Nicole sometimes has weird food issues.  I’m always trying to encourage her to eat more calories because she doesn’t eat much and she’s very small for her age.  She tends to like to eat the same food for most of her meals and then stop eating it completely for awhile.  She likes to eat imitation crab and will eat it for breakfast every day and after school for snack and then suddenly she doesn’t want to eat it at all.  She will eat Marshmallow Mateys at every meal she can, then they will suddenly “taste funny” and she won’t eat them for awhile.  One time she proudly announced that she had licked a bowl of leftovers so no one else would eat it, but after I warmed them up for her, she “heard a buzz” and refused to take a single bite.  Another time she claimed to have seen a noodle wiggle and wouldn’t eat noodles for probably a month or more.  She will sometimes agree to eat some leftovers, but tell me not to let her see me warm them up so she doesn’t know they’re leftover.  She made some butter last week in activity days, but was too afraid to try it.  First she asked me to put it on some of her food when she wasn’t looking so she’d think it was from the store, but eventually she decided she was grossed out at the idea of eating something she made.
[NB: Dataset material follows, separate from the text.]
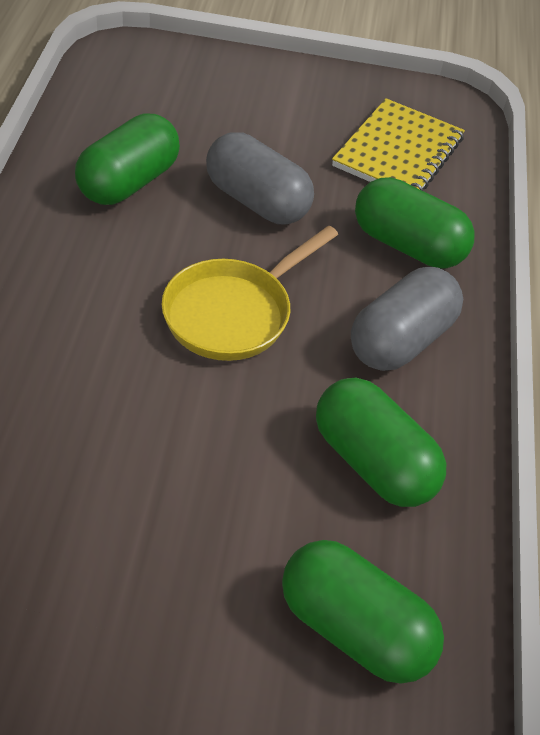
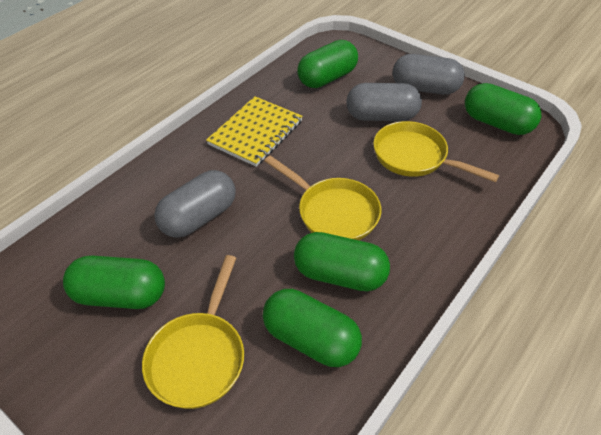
green capsule: [75,114,180,205] [282,540,444,684] [316,377,446,507] [355,177,475,268] = 4 -> [63,255,165,309] [263,289,362,367] [294,232,390,291] [297,40,358,88] [465,83,541,135] = 5
grey capsule: [206,132,314,225] [351,267,463,371] = 2 -> [154,170,236,238] [346,83,422,121] [393,54,465,95] = 3
yellow pan: [161,225,338,361] = 1 -> [142,255,244,409] [264,155,381,240] [373,121,499,182] = 3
This next paragraph about medical things got really long and technical, you might want to skip it.  Nicole dropped off the growth chart.  She’s always been on the bottom of the chart, but in the last few years, her height dropped off the bottom line (3rd percentile) and now there is a space between the bottom line for her age and her height.  She was referred to an endocrinologist who measured her growth hormone levels, X-rayed her hand for bone age, ordered a day long growth hormone stim test, and an MRI.  The end result is that they discovered that her pituitary is within normal range, her growth hormones may be a little low, but not severely low, and the need for growth hormone is borderline.  Her younger sister (Ila) is already on growth hormone shots and came in for an appointment at the same time.  About a week and a half after the appointment, the nurse called and said that our endocrinologist wanted me to send her a picture of both girls to show the geneticist.  The geneticist looked at the pictures and invited us to set up an appointment for Nicole.  The appointment lasted an hour long and the result was a request sent to the insurance company to get approval for a microarray to find out if the patterns in Nicole’s DNA match any discovered patterns for groups with similar traits.  The geneticist said that they are finding duplications and deletions of alleles in children with autism and that they are starting to find subsets of similar patterns and symptoms.  All of this medical advancement in the area of DNA research is so new that it’s quite possible that she doesn’t yet match a discovered pattern, but that one day they may find a pattern that matches hers in the future.  The MRI to look at her pituitary raised a concern about a chiari malformation of Nicole’s cerebral tonsil.  She had a follow-up MRI a year later (which happened to be last week) and a few days ago, I received a call saying that everything was normal and she does not have a chiari malformation.

Nicole still gives me long hugs and tells me she loves me a lot.  She is very kind and loving to her brothers and sisters.  Last week she wrote them all nice notes for no particular reason.  I love her to pieces and I’m so glad I get to be her mom.